• Entries supplied:
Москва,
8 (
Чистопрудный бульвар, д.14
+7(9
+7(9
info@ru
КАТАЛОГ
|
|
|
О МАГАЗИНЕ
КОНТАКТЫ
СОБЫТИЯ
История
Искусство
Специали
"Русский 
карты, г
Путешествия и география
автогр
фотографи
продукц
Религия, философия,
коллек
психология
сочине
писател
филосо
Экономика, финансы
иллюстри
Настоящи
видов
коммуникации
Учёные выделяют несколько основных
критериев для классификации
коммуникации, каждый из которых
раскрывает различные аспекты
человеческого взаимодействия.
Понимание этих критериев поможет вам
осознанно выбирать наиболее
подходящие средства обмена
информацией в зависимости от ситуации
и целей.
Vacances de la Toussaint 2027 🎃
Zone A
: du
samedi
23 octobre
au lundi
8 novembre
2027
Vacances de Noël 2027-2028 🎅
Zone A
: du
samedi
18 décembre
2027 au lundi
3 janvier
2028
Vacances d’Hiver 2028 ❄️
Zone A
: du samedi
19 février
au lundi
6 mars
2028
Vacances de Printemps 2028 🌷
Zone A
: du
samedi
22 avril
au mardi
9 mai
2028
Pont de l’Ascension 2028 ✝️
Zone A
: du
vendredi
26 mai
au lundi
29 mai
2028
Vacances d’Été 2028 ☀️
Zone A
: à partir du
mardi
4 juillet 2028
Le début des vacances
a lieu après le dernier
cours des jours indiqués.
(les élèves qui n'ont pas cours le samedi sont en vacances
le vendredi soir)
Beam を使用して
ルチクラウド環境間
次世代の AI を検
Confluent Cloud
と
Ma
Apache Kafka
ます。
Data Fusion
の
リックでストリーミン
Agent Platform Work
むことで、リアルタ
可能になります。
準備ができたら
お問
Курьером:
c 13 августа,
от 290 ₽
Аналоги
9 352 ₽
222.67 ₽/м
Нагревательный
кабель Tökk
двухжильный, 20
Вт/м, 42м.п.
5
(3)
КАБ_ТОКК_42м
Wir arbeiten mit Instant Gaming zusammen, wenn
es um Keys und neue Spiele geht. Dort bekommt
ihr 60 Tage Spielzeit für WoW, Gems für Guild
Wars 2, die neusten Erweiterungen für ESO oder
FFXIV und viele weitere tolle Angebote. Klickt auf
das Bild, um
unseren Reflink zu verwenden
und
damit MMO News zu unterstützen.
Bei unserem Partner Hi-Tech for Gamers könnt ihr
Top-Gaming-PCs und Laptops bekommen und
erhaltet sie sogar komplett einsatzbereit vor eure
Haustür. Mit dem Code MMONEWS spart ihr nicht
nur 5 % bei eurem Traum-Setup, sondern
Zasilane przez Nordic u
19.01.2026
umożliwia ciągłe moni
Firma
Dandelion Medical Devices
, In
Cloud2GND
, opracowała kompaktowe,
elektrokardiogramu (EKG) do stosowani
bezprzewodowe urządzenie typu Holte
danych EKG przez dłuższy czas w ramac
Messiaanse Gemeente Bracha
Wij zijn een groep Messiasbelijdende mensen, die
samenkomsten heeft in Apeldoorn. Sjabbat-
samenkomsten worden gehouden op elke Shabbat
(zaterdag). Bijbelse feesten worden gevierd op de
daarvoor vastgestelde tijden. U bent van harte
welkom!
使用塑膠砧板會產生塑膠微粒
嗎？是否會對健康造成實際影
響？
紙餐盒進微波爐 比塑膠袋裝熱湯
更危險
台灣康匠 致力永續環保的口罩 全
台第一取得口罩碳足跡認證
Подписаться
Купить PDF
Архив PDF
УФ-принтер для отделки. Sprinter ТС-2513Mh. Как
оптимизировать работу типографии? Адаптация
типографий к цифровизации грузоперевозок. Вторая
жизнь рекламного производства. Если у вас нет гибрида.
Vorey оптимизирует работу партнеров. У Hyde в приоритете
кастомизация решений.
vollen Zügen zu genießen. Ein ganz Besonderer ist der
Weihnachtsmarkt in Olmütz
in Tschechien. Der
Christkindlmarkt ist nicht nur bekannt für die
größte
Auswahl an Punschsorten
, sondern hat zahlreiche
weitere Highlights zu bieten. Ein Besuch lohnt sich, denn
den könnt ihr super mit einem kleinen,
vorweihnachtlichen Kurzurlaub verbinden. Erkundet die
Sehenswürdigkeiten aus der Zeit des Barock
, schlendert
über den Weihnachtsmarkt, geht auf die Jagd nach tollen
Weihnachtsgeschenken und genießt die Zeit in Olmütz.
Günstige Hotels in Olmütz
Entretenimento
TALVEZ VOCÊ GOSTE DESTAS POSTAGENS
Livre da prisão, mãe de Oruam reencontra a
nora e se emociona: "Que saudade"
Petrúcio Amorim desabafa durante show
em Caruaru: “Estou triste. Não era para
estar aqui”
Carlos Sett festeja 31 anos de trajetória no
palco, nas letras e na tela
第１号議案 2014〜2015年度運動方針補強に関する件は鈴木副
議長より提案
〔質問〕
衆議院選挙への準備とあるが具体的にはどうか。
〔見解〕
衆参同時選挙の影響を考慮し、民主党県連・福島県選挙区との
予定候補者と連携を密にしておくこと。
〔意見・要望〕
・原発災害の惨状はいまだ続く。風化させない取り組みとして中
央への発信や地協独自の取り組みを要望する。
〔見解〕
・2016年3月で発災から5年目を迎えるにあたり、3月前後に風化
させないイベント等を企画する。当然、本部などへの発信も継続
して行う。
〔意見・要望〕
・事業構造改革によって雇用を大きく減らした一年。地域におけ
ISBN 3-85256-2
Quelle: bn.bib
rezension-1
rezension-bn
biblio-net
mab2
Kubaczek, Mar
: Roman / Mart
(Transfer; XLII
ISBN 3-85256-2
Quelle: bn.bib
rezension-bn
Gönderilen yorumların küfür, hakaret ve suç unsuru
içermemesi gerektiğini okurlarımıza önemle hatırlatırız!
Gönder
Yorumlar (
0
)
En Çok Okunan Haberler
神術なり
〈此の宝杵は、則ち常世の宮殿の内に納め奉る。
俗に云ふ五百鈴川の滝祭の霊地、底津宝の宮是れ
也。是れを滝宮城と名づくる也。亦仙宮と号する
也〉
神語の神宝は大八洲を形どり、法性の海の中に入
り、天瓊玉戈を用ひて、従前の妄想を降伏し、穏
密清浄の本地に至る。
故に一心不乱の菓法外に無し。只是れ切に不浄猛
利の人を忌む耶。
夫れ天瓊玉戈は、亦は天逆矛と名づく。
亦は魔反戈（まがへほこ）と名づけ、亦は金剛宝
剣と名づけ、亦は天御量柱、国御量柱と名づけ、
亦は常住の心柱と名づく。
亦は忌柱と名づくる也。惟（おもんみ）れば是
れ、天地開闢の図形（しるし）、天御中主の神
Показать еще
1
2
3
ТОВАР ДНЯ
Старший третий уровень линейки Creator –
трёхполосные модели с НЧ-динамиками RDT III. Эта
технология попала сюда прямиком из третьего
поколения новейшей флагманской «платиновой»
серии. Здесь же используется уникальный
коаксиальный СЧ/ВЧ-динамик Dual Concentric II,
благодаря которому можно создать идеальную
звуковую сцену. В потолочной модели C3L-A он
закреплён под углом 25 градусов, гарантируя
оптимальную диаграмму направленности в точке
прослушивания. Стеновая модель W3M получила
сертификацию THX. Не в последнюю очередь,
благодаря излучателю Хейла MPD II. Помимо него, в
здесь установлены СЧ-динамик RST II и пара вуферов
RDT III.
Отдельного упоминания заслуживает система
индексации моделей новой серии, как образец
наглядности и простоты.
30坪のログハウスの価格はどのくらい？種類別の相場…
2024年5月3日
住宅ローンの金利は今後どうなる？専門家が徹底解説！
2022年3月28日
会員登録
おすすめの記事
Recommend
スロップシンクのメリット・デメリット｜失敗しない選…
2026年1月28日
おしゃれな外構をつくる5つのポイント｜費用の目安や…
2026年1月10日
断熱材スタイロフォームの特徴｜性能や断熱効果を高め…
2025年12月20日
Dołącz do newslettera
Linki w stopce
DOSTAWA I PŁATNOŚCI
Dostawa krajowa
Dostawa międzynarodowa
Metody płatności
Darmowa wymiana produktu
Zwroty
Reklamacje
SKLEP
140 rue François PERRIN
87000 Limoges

• What needs to be done: Every line containing the string "Weihnachtsmarkt" in the entries should be counted; give the resulting number and nothing else.

• Task answer: 2